A Luta: Como reagiram.

     O ludismo foi um movimento social ocorrido na Inglaterra entre os anos de 1811 e 1812. Contrários aos avanços tecnológicos ocorridos na Revolução Industrial, os ludistas protestavam contra a substituição da mão-de-obra humana por máquinas. O nome do movimento deriva de um dos seus líderes, Ned Ludd. 

     Com a participação de operários das fábricas, os “quebradores de máquinas”, como eram chamados os ludistas, fizeram protestos e revoltas radicais. Invadiram diversas fábricas e quebraram máquinas e outros equipamentos que consideram os responsáveis pelo desemprego e as péssimas condições de trabalho no período.
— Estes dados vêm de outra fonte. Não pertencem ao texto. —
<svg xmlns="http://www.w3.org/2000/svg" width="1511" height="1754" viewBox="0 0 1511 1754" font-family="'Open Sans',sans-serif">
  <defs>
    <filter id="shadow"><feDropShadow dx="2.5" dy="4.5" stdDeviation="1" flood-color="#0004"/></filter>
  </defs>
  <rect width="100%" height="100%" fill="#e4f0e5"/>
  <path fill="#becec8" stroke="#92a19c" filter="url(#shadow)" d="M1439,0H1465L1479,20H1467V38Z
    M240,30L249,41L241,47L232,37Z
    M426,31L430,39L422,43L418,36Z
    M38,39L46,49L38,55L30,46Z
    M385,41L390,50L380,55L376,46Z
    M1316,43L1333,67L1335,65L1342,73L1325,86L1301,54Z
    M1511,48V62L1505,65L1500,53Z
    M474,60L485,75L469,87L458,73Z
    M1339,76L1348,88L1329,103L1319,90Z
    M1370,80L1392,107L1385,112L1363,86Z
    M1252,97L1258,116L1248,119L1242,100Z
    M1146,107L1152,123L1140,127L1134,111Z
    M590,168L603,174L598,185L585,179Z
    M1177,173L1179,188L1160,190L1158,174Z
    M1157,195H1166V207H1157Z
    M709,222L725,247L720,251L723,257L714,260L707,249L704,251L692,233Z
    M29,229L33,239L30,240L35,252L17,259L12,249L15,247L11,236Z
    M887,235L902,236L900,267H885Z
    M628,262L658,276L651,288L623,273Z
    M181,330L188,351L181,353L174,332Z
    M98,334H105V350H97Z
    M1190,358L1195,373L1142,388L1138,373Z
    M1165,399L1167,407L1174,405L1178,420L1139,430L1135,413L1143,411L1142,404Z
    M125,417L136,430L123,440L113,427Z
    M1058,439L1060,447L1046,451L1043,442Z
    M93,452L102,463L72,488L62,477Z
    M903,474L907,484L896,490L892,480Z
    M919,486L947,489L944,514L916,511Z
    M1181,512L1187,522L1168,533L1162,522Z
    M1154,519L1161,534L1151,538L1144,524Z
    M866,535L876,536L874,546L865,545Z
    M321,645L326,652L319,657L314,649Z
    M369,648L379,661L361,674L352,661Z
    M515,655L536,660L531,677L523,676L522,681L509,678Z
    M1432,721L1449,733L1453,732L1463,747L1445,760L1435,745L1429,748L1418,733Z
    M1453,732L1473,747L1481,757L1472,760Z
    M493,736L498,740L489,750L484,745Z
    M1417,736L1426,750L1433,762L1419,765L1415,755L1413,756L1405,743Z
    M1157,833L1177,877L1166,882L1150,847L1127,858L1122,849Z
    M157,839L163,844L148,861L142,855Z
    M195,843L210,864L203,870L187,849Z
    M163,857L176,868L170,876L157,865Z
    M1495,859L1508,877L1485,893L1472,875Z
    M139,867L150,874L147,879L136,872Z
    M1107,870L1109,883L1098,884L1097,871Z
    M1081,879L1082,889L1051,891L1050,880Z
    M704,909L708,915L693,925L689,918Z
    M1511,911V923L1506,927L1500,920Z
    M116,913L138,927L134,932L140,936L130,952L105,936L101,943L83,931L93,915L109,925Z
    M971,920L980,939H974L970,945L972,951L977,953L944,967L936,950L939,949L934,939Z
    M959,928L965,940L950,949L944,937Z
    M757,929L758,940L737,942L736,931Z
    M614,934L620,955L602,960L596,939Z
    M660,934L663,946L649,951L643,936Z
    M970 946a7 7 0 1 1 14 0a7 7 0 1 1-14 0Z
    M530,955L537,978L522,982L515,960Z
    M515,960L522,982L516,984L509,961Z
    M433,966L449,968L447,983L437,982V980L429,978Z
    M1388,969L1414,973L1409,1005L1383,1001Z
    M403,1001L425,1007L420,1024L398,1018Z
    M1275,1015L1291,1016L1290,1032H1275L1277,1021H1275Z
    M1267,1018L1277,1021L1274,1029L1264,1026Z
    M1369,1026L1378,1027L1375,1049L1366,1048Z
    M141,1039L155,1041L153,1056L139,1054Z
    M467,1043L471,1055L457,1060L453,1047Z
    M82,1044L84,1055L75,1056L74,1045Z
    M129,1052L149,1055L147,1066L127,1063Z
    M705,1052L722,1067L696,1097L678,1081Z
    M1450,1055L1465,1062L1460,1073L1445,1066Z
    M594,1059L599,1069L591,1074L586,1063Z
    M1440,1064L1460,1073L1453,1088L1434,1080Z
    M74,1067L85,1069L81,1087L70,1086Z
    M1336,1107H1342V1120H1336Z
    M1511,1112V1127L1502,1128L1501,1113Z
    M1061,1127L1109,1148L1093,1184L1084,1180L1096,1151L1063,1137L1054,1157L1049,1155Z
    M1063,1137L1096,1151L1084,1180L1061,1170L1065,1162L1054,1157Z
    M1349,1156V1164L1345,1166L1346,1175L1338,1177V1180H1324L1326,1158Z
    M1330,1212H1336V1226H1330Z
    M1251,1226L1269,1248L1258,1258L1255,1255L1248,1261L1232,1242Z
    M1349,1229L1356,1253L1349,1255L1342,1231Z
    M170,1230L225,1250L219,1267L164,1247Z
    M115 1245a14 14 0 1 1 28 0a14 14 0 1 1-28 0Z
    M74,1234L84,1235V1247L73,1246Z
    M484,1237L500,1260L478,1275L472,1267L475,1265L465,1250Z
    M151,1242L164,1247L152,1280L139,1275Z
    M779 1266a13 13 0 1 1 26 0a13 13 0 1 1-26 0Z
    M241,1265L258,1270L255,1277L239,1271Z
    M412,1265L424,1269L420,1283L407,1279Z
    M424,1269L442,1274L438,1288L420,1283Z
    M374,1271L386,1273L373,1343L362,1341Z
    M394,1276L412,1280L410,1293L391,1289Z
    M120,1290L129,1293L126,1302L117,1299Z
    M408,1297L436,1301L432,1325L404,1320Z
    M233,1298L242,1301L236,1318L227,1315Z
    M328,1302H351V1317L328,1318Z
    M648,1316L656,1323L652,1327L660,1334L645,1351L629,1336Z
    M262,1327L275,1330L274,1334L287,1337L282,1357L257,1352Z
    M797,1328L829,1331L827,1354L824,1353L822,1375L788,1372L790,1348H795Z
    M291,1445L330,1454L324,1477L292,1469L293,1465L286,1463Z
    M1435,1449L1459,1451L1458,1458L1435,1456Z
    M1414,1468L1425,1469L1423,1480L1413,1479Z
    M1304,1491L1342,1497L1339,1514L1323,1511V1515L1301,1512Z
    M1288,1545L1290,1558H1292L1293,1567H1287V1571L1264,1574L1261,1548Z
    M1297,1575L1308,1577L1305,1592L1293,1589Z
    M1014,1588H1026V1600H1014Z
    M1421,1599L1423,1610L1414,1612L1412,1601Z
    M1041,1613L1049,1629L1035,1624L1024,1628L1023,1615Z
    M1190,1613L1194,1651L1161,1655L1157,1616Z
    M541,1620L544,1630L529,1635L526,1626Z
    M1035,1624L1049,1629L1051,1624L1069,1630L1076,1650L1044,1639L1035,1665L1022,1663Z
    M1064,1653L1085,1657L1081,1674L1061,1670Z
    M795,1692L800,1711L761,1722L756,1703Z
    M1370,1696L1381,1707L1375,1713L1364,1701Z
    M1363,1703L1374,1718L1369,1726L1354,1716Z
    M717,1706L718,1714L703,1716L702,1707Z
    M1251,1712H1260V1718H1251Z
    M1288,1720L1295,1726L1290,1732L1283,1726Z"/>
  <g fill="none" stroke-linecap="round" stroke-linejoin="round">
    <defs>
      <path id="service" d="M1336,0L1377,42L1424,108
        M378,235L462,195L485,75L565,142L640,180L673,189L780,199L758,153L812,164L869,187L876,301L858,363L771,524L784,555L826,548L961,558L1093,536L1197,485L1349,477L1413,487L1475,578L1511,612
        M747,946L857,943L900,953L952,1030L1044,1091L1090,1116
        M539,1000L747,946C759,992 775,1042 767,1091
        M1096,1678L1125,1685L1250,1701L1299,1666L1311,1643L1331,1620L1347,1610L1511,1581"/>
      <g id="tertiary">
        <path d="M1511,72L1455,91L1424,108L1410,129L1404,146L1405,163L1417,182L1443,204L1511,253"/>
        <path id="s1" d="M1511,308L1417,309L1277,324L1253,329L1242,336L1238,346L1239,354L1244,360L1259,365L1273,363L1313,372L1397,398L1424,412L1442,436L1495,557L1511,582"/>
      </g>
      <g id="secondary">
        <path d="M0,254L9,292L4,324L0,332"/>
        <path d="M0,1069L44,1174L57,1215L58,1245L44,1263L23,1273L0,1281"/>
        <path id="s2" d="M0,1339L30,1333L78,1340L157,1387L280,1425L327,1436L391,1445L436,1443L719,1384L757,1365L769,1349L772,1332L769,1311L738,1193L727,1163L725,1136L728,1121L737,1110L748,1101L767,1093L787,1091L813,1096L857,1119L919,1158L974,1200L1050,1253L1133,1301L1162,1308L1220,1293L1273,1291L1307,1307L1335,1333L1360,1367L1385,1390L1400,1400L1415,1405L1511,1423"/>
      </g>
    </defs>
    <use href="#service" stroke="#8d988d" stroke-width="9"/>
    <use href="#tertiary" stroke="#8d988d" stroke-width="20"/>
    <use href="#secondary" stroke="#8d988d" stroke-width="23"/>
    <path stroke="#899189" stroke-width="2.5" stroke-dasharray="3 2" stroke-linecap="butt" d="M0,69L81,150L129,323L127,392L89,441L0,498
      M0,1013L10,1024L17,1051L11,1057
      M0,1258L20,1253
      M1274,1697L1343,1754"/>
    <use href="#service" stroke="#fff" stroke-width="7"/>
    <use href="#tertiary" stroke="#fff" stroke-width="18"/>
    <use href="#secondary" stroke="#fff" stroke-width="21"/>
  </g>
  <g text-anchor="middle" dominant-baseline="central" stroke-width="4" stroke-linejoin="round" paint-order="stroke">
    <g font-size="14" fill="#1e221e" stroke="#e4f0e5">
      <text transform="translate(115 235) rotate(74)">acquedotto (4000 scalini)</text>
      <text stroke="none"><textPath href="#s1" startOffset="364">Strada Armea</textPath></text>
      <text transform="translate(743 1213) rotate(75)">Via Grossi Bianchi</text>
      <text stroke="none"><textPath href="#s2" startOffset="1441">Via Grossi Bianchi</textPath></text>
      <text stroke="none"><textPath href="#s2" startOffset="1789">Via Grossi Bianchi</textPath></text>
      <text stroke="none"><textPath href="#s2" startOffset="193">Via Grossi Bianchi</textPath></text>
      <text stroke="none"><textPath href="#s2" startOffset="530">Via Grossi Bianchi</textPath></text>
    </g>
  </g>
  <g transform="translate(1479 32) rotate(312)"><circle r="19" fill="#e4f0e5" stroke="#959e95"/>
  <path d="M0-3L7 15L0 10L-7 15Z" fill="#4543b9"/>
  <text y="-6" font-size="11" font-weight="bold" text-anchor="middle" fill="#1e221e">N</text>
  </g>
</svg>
     O movimento ludista perdeu força com a organização dos primeiros sindicatos na Inglaterra, as chamadas trade unions.

Mas também reagiram com:

     A reforma parlamentar (Câmara dos Comuns) satisfez a burguesia, mas não trouxe benefícios aos trabalhadores. Em 1836, alguns operários agruparam-se, formando a “Associação dos Operários”, que continuava a luta pelo sufrágio universal. Em 1837, a associação redigiu a “Carta ao Povo” (daí o nome cartista, de carta), contendo seis pontos  de reivindicação: sufrágio universal, igualdade dos distritos eleitorais, supressão do censo, eleições anuais, voto secreto, pagamento aos deputados do Parlamento.

     O movimento cartista era dividido em duas correntes: a da “força moral”, que pregava a luta por meios pacíficos e a da “força física”, que propunha a preparação de uma insurreição armada.

     Apesar dessa divisão, os cartistas fizeram conquistas consideráveis para a classe operária, como: lei de proteção ao trabalho infantil. (1833), lei de imprensa (1836), reforma do Código Penal (1837), regulamentação do trabalho feminino e infantil (1842), lei de supressão dos direitos sobre os cereais e lei permitindo as associações políticas (1846), lei da jornada de trabalho de 10 horas (1847).

     Em 1842, auge do movimento, foi feita uma petição que exigia o sufrágio universal e a resolução de problemas econômicos. Apesar dos 3 milhões de assinatura que a acompanhavam, a petição foi recusada pelo Parlamento.

    Em 1848, organizou-se nova manifestação de apoio à petição, com 5 milhões de assinaturas. Londres foi ocupada pelo exército, que impediu a manifestação. Mesmo assim, os operários ingleses fizeram importantes conquistas.